* _TEXTO FORNECIDO_:
<<<<
O Cruzeiro joga na Espanha, França, Itália e Suiça

    Na Espanha estava previsto que o Cruzeiro enfrentaria o Deportivo Espanhol, clube da região da Catalunha, no dia 8 de novembro, porém chegando no país, a delegação foi recebida com uma péssima notícia: não haveria jogos em Barcelona (JORNAL CORREIO DO POVO, 06/11/1953, p. 10). O jogo marcado com o Deportivo Espanhol tinha sido cancelado, o que causou indignação da delegação, que estimava gastos de aproximadamente 120.000 cruzeiros. O principal alvo de críticas foi o empresário José Gama, acusado de ter espírito aventureiro, e, pelo que constava nas informações, já havia cometido a mesma falha com o time do Náutico quando realizou semelhante excursão.

    Diante do imprevisto, a direção do Cruzeiro resolveu assumir as rédeas da situação e revelou que o próximo compromisso seria o jogo contra o Real Madrid, grande time europeu, no dia 8 de novembro de 1953 (JORNAL CORREIO DO POVO, 07/11/1953, p. 11). As manchetes do jornal Correio do Povo anunciavam: “Drapejará hoje num estádio europeu, pela primeira vez a bandeira de um clube de futebol do RS, a estrelada do Esporte Clube Cruzeiro” (JORNAL CORREIO DO POVO, 8/11/1953, p. 21). O time do Real Madrid estava desfalcado para o jogo, pois alguns atletas estavam na seleção espanhola. Mesmo assim, contava com grandes astros do futebol europeu, entre eles, Di Stéfano e Olsen.
>>>>
* _O QUE FAZER_:
1. No texto sobre a excursão do Cruzeiro à Europa, qual empresário foi o principal alvo das críticas da delegação?
2. Prolongue o texto sobre a excursão do Cruzeiro à Europa a partir da última frase apresentada.

* _DADOS FORNECIDOS_:
<<<<
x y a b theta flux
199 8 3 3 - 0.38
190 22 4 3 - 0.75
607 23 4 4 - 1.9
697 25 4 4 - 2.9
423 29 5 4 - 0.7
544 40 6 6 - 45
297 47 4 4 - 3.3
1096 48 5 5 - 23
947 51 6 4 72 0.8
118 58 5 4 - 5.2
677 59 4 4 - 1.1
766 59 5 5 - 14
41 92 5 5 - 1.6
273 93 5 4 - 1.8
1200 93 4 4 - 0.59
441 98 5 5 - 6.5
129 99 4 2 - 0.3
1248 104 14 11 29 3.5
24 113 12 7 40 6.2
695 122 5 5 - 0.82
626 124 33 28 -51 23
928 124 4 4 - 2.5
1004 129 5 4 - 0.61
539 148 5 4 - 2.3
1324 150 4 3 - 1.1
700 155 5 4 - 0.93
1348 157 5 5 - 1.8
>>>>
* _RESPOSTAS_:
1. José Gama.

2.
Cruzeiro x Real Madrid

    O Cruzeiro treinou no estádio Chamartin às vésperas do jogo. No dia 10 de novembro de 1953, o jornal Correio do Povo saudava o Cruzeiro pelo empate conquistado diante do Real Madrid por 0 a 0 (JORNAL CORREIO DO POVO, 10/11/1953, p. 15). O Real Madrid teve um desempenho tecnicamente melhor no jogo, o que já era esperado, pela qualidade de seus jogadores. Mais cansado, por ocasião da viagem, o Cruzeiro encontrou dificuldades com o gramado local, o qual os jogadores do Real Madrid já estavam mais acostumados. Porém, o Cruzeiro se defendeu muito bem e obteve o empate, que foi muito comemorado pela boa atuação do sistema defensivo, destacando-se a atuação do goleiro La Paz do Cruzeiro, e ao final das contas por se tratar de uma equipe do porte do Real Madrid. O estádio contava com metade do público total, devido ao jogo da seleção espanhola, que dividiu a atenção do público.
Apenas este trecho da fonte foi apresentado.